Hocaların bu değişime ayak uydurması gerektiğini, geleneksel usulle sınıflarda verilen eğitimin artık geride kaldığını dile getiren Elmas, "Duvarlar yıkıldı. Hepimiz bu etkinin altındayız. Gençler sınıfta bizi dinlerken bizden çok çok daha iyi Japonya'dan bir hocayı, Amerika'dan bir YouTube ya da İngiltere'den başka bir şeyi dinleyebilir. Buna mani bir şey yok ki. O yüzden biz bunları dikkate alarak asıl burada dönüşmesi gereken hocalar ve bizleriz. Eğitim de buraya doğru gidiyor." ifadesinde bulundu.
- "Biz cümle kurmakta, hedef belirlemekte dünyada en iyilerdeniz"
Bilgi yoğunluğunun temel insani değerlerle dengelenmesi gerektiğini vurgulayan Prof. Dr. Elmas, şunları kaydetti:
"Değişimi iyi anlayabilirsek hiçbir şeye şaşırmazsınız. Yapay zeka 50 senedir var. Türkiye ne yapıyor bu alanda? Türkiye'nin bu alanda hedefleri var. 11. Kalkınma Planımızda bu değişimin cümleleri var. Biz cümle kurmakta, hedef belirlemekte dünyada en iyilerdeniz. Bizim sorunumuz bunları yapıp gözden geçirmemek. Zaten kalite de tam burası. Üniversitelerimizin de çok güzel stratejileri, hedefleri var, misyonu var. En kenardaki bir üniversitenin bile Oxford gibi hedefleri stratejileri var. Bizim kalite kurulu olarak yapmaya çalıştığımız üniversitenin özerkliğine, yapısına hiç dokunmadan bu hedeflerini yapıp yapmadığına bakan mekanizma kurmak."

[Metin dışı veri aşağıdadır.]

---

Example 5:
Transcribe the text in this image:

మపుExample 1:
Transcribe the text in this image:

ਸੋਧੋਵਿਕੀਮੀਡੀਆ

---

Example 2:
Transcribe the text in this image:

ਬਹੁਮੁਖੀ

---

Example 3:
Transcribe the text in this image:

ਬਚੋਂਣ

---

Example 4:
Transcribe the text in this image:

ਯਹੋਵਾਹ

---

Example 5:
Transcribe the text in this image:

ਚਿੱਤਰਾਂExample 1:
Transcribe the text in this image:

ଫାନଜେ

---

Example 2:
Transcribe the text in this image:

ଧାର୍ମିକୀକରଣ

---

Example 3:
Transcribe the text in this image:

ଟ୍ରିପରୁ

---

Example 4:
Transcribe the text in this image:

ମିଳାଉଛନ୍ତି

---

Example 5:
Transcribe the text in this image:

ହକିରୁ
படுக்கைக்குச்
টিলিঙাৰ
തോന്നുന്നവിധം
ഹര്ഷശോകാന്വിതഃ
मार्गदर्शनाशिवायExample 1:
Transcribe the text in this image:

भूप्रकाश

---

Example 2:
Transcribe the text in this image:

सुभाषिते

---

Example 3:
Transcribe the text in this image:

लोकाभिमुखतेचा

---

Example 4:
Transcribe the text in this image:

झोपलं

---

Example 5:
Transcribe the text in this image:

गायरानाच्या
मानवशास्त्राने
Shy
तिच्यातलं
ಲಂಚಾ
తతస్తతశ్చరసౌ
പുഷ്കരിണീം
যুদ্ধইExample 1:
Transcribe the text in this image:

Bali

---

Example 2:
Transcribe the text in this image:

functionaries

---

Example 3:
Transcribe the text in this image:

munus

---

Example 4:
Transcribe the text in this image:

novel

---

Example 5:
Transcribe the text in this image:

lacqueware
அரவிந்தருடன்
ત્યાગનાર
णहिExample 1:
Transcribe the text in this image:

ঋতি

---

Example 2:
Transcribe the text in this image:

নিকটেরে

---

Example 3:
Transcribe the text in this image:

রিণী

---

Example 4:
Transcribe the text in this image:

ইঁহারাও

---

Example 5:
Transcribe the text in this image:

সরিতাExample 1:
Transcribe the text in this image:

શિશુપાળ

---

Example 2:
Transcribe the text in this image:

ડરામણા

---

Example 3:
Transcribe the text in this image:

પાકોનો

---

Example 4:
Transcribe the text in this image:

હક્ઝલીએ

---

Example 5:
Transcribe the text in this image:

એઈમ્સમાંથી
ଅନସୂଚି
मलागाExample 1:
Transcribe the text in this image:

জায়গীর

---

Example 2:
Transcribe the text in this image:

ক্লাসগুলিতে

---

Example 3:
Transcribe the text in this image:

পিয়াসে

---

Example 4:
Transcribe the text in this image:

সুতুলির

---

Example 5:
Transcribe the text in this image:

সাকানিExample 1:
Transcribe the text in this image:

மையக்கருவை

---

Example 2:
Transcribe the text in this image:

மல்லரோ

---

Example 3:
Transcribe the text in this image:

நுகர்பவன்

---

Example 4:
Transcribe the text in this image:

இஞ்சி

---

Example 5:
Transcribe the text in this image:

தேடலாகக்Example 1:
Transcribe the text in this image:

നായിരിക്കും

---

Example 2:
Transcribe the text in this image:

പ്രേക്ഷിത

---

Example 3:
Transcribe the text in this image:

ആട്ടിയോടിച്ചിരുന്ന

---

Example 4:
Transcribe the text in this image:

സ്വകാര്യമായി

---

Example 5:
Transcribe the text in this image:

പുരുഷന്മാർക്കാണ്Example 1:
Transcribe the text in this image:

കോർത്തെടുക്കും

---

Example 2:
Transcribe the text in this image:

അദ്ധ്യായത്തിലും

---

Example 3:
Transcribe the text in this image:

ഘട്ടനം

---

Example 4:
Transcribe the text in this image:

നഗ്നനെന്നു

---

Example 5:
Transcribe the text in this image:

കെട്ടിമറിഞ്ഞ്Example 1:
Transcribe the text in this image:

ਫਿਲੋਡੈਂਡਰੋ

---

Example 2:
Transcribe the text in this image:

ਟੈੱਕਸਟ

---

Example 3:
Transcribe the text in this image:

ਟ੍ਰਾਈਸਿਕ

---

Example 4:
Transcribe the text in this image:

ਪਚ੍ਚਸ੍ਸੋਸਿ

Elmas, üniversitelerin, bir kalite ajansı gibi çalışması gerektiğini, bunun en önemli kriterlerden birinin de mezunların kolayca istihdam edilerek, dünyaya adapte edilmesi olduğunu anlattı.

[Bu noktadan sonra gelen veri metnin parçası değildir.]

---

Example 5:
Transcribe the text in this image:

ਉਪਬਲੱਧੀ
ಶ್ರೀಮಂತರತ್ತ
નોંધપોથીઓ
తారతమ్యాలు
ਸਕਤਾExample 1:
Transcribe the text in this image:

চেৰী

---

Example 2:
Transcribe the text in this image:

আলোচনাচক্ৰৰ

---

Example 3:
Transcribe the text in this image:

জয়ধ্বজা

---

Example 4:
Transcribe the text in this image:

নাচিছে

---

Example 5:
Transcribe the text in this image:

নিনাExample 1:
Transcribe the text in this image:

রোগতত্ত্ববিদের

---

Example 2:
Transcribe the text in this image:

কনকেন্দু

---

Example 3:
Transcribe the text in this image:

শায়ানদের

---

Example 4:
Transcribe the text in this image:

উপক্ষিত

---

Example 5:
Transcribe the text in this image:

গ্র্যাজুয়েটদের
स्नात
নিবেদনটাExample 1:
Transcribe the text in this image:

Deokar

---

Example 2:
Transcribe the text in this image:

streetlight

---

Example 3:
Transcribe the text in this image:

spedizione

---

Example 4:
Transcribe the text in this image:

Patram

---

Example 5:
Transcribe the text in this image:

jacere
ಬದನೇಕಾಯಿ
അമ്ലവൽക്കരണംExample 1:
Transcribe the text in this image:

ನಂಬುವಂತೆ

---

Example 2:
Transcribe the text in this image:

Üniversitenin araştırma ve geliştirmede listede yukarı doğru ilerlemesinin de başarı göstergesi olduğunun altını çizen Elmas, "Bir üniversitemizi düşünün Türkiye'de 60. sırada. Başka bir sıralamaya bakıyorsunuz 10. sırada. Bazı sıralamaya bakıyorsun 90'da... Böyle bir şey olabilir mi? Bir üniversitenin bir mertebesi vardır. O yüzden bu sıralamaların büyüsüne kapılmadan kendi ürettiklerini ölçebilen bir mekanizmalar kurmak daha iyi bir şey. " değerlendirmesinde bulundu.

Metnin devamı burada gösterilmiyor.